§ **Directions for this task**
Given the records below, transcribe each of them exactly.

(Beginning of Material shown)

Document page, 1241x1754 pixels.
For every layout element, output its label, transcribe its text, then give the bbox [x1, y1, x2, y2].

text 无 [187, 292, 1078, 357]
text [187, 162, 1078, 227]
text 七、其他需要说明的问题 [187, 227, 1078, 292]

(End of Material shown)

§ **Task solution**
Document page, 1241x1754 pixels.
For every layout element, output its label, transcribe its text, then give the bbox [x1, y1, x2, y2].

text 无 [187, 292, 1078, 357]
text [187, 162, 1078, 227]
text 七、其他需要说明的问题 [187, 227, 1078, 292]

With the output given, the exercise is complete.